Ghrelin is an orexigenic hormone predominantly secreted by the stomach and stimulates appetite and food intake after i.v. administration. The postprandial ghrelin response depends on the nutrient composition of ingested meals, and several studies support the notion that elevated postprandial and later interdigestive ghrelin levels could contribute to recurrent hunger pangs and appetite. Ghrelin is a somatotropic and orexigenic hormone that functions as an important energy metabolism regulator and a physiological regulator of insulinemia and glycemia. Some studies have shown that circulating plasma ghrelin levels are lower in obese children and adults than in age-matched lean control individuals[24, 25]. Plasma ghrelin levels increase in individuals with a negative energy balance such as those on a low-energy diet or anti-obesity medication, or in those who exercise regularly[26, 27]. Furthermore, plasma ghrelin might play a role in energy balance.
Horigome notably reported significant associations among hemostatic parameters, adipokines, and metabolic syndrome components among Japanese preschool children. Children with BMI of ≥90%ile had significantly higher SBP and heart rates and higher blood levels of insulin and leptin. They also showed higher insulin resistance by the homeostasis model assessment and lower desacyl ghrelin levels than children with BMI of <90% ile.

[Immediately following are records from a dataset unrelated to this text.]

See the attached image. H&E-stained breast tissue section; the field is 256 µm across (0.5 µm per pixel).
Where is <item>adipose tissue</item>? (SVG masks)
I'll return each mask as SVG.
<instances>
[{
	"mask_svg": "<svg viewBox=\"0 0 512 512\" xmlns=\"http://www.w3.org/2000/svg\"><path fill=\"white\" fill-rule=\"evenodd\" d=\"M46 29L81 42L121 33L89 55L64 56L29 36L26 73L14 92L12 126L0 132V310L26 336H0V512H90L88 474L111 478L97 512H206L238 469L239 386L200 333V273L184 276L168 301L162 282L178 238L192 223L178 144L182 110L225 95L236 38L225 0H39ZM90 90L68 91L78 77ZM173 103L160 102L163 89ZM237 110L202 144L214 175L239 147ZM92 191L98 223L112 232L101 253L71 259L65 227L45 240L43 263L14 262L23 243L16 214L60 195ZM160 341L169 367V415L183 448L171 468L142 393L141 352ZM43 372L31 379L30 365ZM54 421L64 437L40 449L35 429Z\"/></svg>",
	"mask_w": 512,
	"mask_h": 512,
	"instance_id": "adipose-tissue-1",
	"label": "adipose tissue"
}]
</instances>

Pöykkö and Fagerberg described that ghrelin concentrations were negatively associated with fasting insulin and systolic and diastolic blood pressure in the multivariate models[29, 30]. SBP/DBP in the present study was significantly reduced after 3 months compared with the baseline.
Furthermore, serum leptin levels after 3 months were significantly reduced compared with the baseline in the intervention group. Particularly in the Japanese-style healthy lunch menu intake frequency ≥ 50%ile group, BFP after 3 months significantly decreased compared with the baseline. Leptin, which is produced by adipose tissue, reduces food intake while increasing energy expenditure and positively correlates with fat mass[31, 32]. Elevated leptin levels are independently correlated with increased CVD risk[33, 34]. Reduced leptin levels while fasting during weight loss can be attributed to decreased leptin resistance. The relatively short duration of the intervention could explain the finding that BFP and serum leptin levels decreased in the present study. In the control group, no statistically significant differences in active ghrelin, desacyl ghrelin, and leptin concentrations between baseline and after 3 months were observed. It is unknown clinically. We believe that inspection by long-term intervention in a randomized clinical trial is necessary in future to determine the effect of ghrelin and leptin concentrations.
We believe that these findings will contribute to epoch-making metabolic syndrome prevention and improvement. However, this study is limited by its structure as a small non-randomized controlled trial. Hence, we plan to implement an additional intervention study with an increased number of participants.